— Begin Document segment —

Does the world need another zombie story? When it is set in a different time period and a different part of the world the answer is, yes. Frank Tieri has given us a great introduction into his version of the 14th century world. He wastes no time in throwing us into the action and sets the zombie apocalypse into full gear by the end of the book. He has put together a fun team of holy warriors to go up against the enemy. We have most of issue #1 to get to know them and discover what kind of men they are. Having met them outright the reader may have judged them as being pretty rough around the edges. However, they are introduced in stark contrast to the evilness of another group of men and so they appear as a light in the darkness. Individually each seems to have a fleshed out backstory and, as a whole, there is a comfortable vibe holding them together. Giving us this relationship between the soldiers of light Tieri has done a great job at making the reader care for the group, so that when something dangerous happens to them there is cause for concern.

— End Document segment —
— Begin Data section —

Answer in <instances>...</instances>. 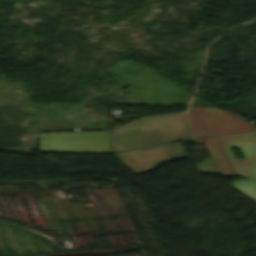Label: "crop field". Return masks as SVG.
<instances>
[{"instance_id":"crop-field-1","label":"crop field","mask_w":256,"mask_h":256,"mask_svg":"<svg viewBox=\"0 0 256 256\" xmlns=\"http://www.w3.org/2000/svg\"><path fill=\"white\" fill-rule=\"evenodd\" d=\"M111 152L191 138L186 114L156 117L109 132Z\"/></svg>"},{"instance_id":"crop-field-2","label":"crop field","mask_w":256,"mask_h":256,"mask_svg":"<svg viewBox=\"0 0 256 256\" xmlns=\"http://www.w3.org/2000/svg\"><path fill=\"white\" fill-rule=\"evenodd\" d=\"M40 151L110 152L108 132L39 133Z\"/></svg>"},{"instance_id":"crop-field-3","label":"crop field","mask_w":256,"mask_h":256,"mask_svg":"<svg viewBox=\"0 0 256 256\" xmlns=\"http://www.w3.org/2000/svg\"><path fill=\"white\" fill-rule=\"evenodd\" d=\"M189 114L195 138L256 130L255 127L216 106L191 107ZM201 128L206 129V131L201 132Z\"/></svg>"},{"instance_id":"crop-field-4","label":"crop field","mask_w":256,"mask_h":256,"mask_svg":"<svg viewBox=\"0 0 256 256\" xmlns=\"http://www.w3.org/2000/svg\"><path fill=\"white\" fill-rule=\"evenodd\" d=\"M114 155L134 173L153 170L161 162L187 157L179 143L115 153Z\"/></svg>"},{"instance_id":"crop-field-5","label":"crop field","mask_w":256,"mask_h":256,"mask_svg":"<svg viewBox=\"0 0 256 256\" xmlns=\"http://www.w3.org/2000/svg\"><path fill=\"white\" fill-rule=\"evenodd\" d=\"M237 175L256 179V132L217 136ZM228 146L240 147L246 158L235 159ZM247 162L251 163L247 167Z\"/></svg>"},{"instance_id":"crop-field-6","label":"crop field","mask_w":256,"mask_h":256,"mask_svg":"<svg viewBox=\"0 0 256 256\" xmlns=\"http://www.w3.org/2000/svg\"><path fill=\"white\" fill-rule=\"evenodd\" d=\"M220 174L235 176L233 170L224 157L215 137L203 138Z\"/></svg>"},{"instance_id":"crop-field-7","label":"crop field","mask_w":256,"mask_h":256,"mask_svg":"<svg viewBox=\"0 0 256 256\" xmlns=\"http://www.w3.org/2000/svg\"><path fill=\"white\" fill-rule=\"evenodd\" d=\"M233 187L240 190L250 198L256 201V180L252 181H234L231 183Z\"/></svg>"}]
</instances>
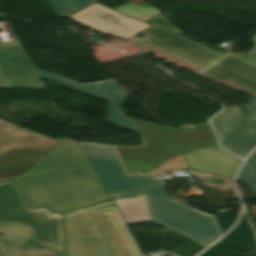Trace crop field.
I'll return each mask as SVG.
<instances>
[{"label": "crop field", "instance_id": "22", "mask_svg": "<svg viewBox=\"0 0 256 256\" xmlns=\"http://www.w3.org/2000/svg\"><path fill=\"white\" fill-rule=\"evenodd\" d=\"M147 23H150V24H153V25H156V26H160V27H164V28H167V29H170V30H173V31H176V32L182 34V32H180L175 27H173L170 24V22L162 14H159L158 16L154 17L153 19H151Z\"/></svg>", "mask_w": 256, "mask_h": 256}, {"label": "crop field", "instance_id": "2", "mask_svg": "<svg viewBox=\"0 0 256 256\" xmlns=\"http://www.w3.org/2000/svg\"><path fill=\"white\" fill-rule=\"evenodd\" d=\"M43 79L108 103L106 122L116 127L142 133L145 147H116V151L127 172H142L155 168L161 161L180 153V148L192 132L180 128L141 122L122 114L121 107L128 95L113 80L98 83L78 84L57 75L35 68Z\"/></svg>", "mask_w": 256, "mask_h": 256}, {"label": "crop field", "instance_id": "13", "mask_svg": "<svg viewBox=\"0 0 256 256\" xmlns=\"http://www.w3.org/2000/svg\"><path fill=\"white\" fill-rule=\"evenodd\" d=\"M200 73L230 83L251 97L256 96V69L228 56Z\"/></svg>", "mask_w": 256, "mask_h": 256}, {"label": "crop field", "instance_id": "21", "mask_svg": "<svg viewBox=\"0 0 256 256\" xmlns=\"http://www.w3.org/2000/svg\"><path fill=\"white\" fill-rule=\"evenodd\" d=\"M107 207H114V204L111 202V200L93 204V205H89V206H85V207H81V208L74 209V210H71L68 212H64L63 215L84 212V211H90V210H95V209H101V208H107Z\"/></svg>", "mask_w": 256, "mask_h": 256}, {"label": "crop field", "instance_id": "3", "mask_svg": "<svg viewBox=\"0 0 256 256\" xmlns=\"http://www.w3.org/2000/svg\"><path fill=\"white\" fill-rule=\"evenodd\" d=\"M44 207L30 210L13 180L0 183V242L7 254L55 249L64 256L61 217Z\"/></svg>", "mask_w": 256, "mask_h": 256}, {"label": "crop field", "instance_id": "8", "mask_svg": "<svg viewBox=\"0 0 256 256\" xmlns=\"http://www.w3.org/2000/svg\"><path fill=\"white\" fill-rule=\"evenodd\" d=\"M141 32L144 38L132 37L128 41L155 48L201 70L224 55L153 25Z\"/></svg>", "mask_w": 256, "mask_h": 256}, {"label": "crop field", "instance_id": "14", "mask_svg": "<svg viewBox=\"0 0 256 256\" xmlns=\"http://www.w3.org/2000/svg\"><path fill=\"white\" fill-rule=\"evenodd\" d=\"M244 108L247 111V115L237 133L221 144L229 151L243 158L256 145V98L252 99L250 104Z\"/></svg>", "mask_w": 256, "mask_h": 256}, {"label": "crop field", "instance_id": "6", "mask_svg": "<svg viewBox=\"0 0 256 256\" xmlns=\"http://www.w3.org/2000/svg\"><path fill=\"white\" fill-rule=\"evenodd\" d=\"M164 183L165 179L146 176L147 193L112 200L125 224L186 216L185 205L167 197Z\"/></svg>", "mask_w": 256, "mask_h": 256}, {"label": "crop field", "instance_id": "20", "mask_svg": "<svg viewBox=\"0 0 256 256\" xmlns=\"http://www.w3.org/2000/svg\"><path fill=\"white\" fill-rule=\"evenodd\" d=\"M184 168H188V166L181 155L179 157H176L171 160L163 162L162 165L158 169H156L150 173L162 174L169 170L184 169Z\"/></svg>", "mask_w": 256, "mask_h": 256}, {"label": "crop field", "instance_id": "23", "mask_svg": "<svg viewBox=\"0 0 256 256\" xmlns=\"http://www.w3.org/2000/svg\"><path fill=\"white\" fill-rule=\"evenodd\" d=\"M253 42L256 46V35H254ZM229 56L256 67V48L253 49L252 51H250L249 53H247V57H245V58H243L239 55H236L234 53L230 54Z\"/></svg>", "mask_w": 256, "mask_h": 256}, {"label": "crop field", "instance_id": "24", "mask_svg": "<svg viewBox=\"0 0 256 256\" xmlns=\"http://www.w3.org/2000/svg\"><path fill=\"white\" fill-rule=\"evenodd\" d=\"M8 256H55V253H54V250H50V251L15 254V255H8Z\"/></svg>", "mask_w": 256, "mask_h": 256}, {"label": "crop field", "instance_id": "10", "mask_svg": "<svg viewBox=\"0 0 256 256\" xmlns=\"http://www.w3.org/2000/svg\"><path fill=\"white\" fill-rule=\"evenodd\" d=\"M0 75L6 88H44L21 46H0ZM1 77L0 88H5Z\"/></svg>", "mask_w": 256, "mask_h": 256}, {"label": "crop field", "instance_id": "17", "mask_svg": "<svg viewBox=\"0 0 256 256\" xmlns=\"http://www.w3.org/2000/svg\"><path fill=\"white\" fill-rule=\"evenodd\" d=\"M58 16L75 13L96 0H44Z\"/></svg>", "mask_w": 256, "mask_h": 256}, {"label": "crop field", "instance_id": "9", "mask_svg": "<svg viewBox=\"0 0 256 256\" xmlns=\"http://www.w3.org/2000/svg\"><path fill=\"white\" fill-rule=\"evenodd\" d=\"M66 17L93 30L104 32L125 40L150 25L138 20L127 18L98 3L76 14Z\"/></svg>", "mask_w": 256, "mask_h": 256}, {"label": "crop field", "instance_id": "16", "mask_svg": "<svg viewBox=\"0 0 256 256\" xmlns=\"http://www.w3.org/2000/svg\"><path fill=\"white\" fill-rule=\"evenodd\" d=\"M216 143H217L216 138L209 124L208 123L199 124L196 126L194 131L191 133V135L187 138V140L183 144L181 148V153L191 149L212 145Z\"/></svg>", "mask_w": 256, "mask_h": 256}, {"label": "crop field", "instance_id": "15", "mask_svg": "<svg viewBox=\"0 0 256 256\" xmlns=\"http://www.w3.org/2000/svg\"><path fill=\"white\" fill-rule=\"evenodd\" d=\"M244 115L239 107H233L223 111L211 120L218 133L220 143L236 131Z\"/></svg>", "mask_w": 256, "mask_h": 256}, {"label": "crop field", "instance_id": "1", "mask_svg": "<svg viewBox=\"0 0 256 256\" xmlns=\"http://www.w3.org/2000/svg\"><path fill=\"white\" fill-rule=\"evenodd\" d=\"M56 140L61 143L24 176L15 178L29 206L63 211L108 199L77 141Z\"/></svg>", "mask_w": 256, "mask_h": 256}, {"label": "crop field", "instance_id": "12", "mask_svg": "<svg viewBox=\"0 0 256 256\" xmlns=\"http://www.w3.org/2000/svg\"><path fill=\"white\" fill-rule=\"evenodd\" d=\"M189 167L202 172H214L233 178L241 160L219 145L183 154Z\"/></svg>", "mask_w": 256, "mask_h": 256}, {"label": "crop field", "instance_id": "7", "mask_svg": "<svg viewBox=\"0 0 256 256\" xmlns=\"http://www.w3.org/2000/svg\"><path fill=\"white\" fill-rule=\"evenodd\" d=\"M78 143L110 198L133 197L145 191L143 175L127 177L111 146Z\"/></svg>", "mask_w": 256, "mask_h": 256}, {"label": "crop field", "instance_id": "11", "mask_svg": "<svg viewBox=\"0 0 256 256\" xmlns=\"http://www.w3.org/2000/svg\"><path fill=\"white\" fill-rule=\"evenodd\" d=\"M186 211L187 217L153 222L169 227L205 247L223 234L213 217L193 211L188 207Z\"/></svg>", "mask_w": 256, "mask_h": 256}, {"label": "crop field", "instance_id": "5", "mask_svg": "<svg viewBox=\"0 0 256 256\" xmlns=\"http://www.w3.org/2000/svg\"><path fill=\"white\" fill-rule=\"evenodd\" d=\"M58 144L0 121V181L24 175Z\"/></svg>", "mask_w": 256, "mask_h": 256}, {"label": "crop field", "instance_id": "18", "mask_svg": "<svg viewBox=\"0 0 256 256\" xmlns=\"http://www.w3.org/2000/svg\"><path fill=\"white\" fill-rule=\"evenodd\" d=\"M117 12H120L126 16H130L133 18H136L141 21H148L149 19L153 18L157 14L161 13L154 7L148 5L146 7H140L138 5H135L133 3H126L116 9H114Z\"/></svg>", "mask_w": 256, "mask_h": 256}, {"label": "crop field", "instance_id": "19", "mask_svg": "<svg viewBox=\"0 0 256 256\" xmlns=\"http://www.w3.org/2000/svg\"><path fill=\"white\" fill-rule=\"evenodd\" d=\"M237 180L245 183L251 188L247 183L256 182V151L253 152L248 158L245 166L242 168L237 176ZM252 189V188H251ZM254 192V190L252 189ZM255 193V192H254ZM256 195V193H255Z\"/></svg>", "mask_w": 256, "mask_h": 256}, {"label": "crop field", "instance_id": "25", "mask_svg": "<svg viewBox=\"0 0 256 256\" xmlns=\"http://www.w3.org/2000/svg\"><path fill=\"white\" fill-rule=\"evenodd\" d=\"M252 187H253V189L256 191V183H251L250 184Z\"/></svg>", "mask_w": 256, "mask_h": 256}, {"label": "crop field", "instance_id": "26", "mask_svg": "<svg viewBox=\"0 0 256 256\" xmlns=\"http://www.w3.org/2000/svg\"><path fill=\"white\" fill-rule=\"evenodd\" d=\"M0 256H5L4 253L2 252L1 248H0Z\"/></svg>", "mask_w": 256, "mask_h": 256}, {"label": "crop field", "instance_id": "4", "mask_svg": "<svg viewBox=\"0 0 256 256\" xmlns=\"http://www.w3.org/2000/svg\"><path fill=\"white\" fill-rule=\"evenodd\" d=\"M66 256H141L114 209L64 217Z\"/></svg>", "mask_w": 256, "mask_h": 256}]
</instances>
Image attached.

— End Data section —

__Stated goal__
Using the zombie comic review, state whether each statement agrees with it: (a) the story takes place in the 14th century; (b) the zombie apocalypse does not start until a later issue; (c) the holy warriors are introduced in contrast to an evil group of men. For each, answer yes or no and quote the deciding words. The listing has no connection to the text.

__Answer to this task__
(a) Yes: "his version of the 14th century world"
(b) No: "sets the zombie apocalypse into full gear by the end of the book"
(c) Yes: "they are introduced in stark contrast to the evilness of another group of men"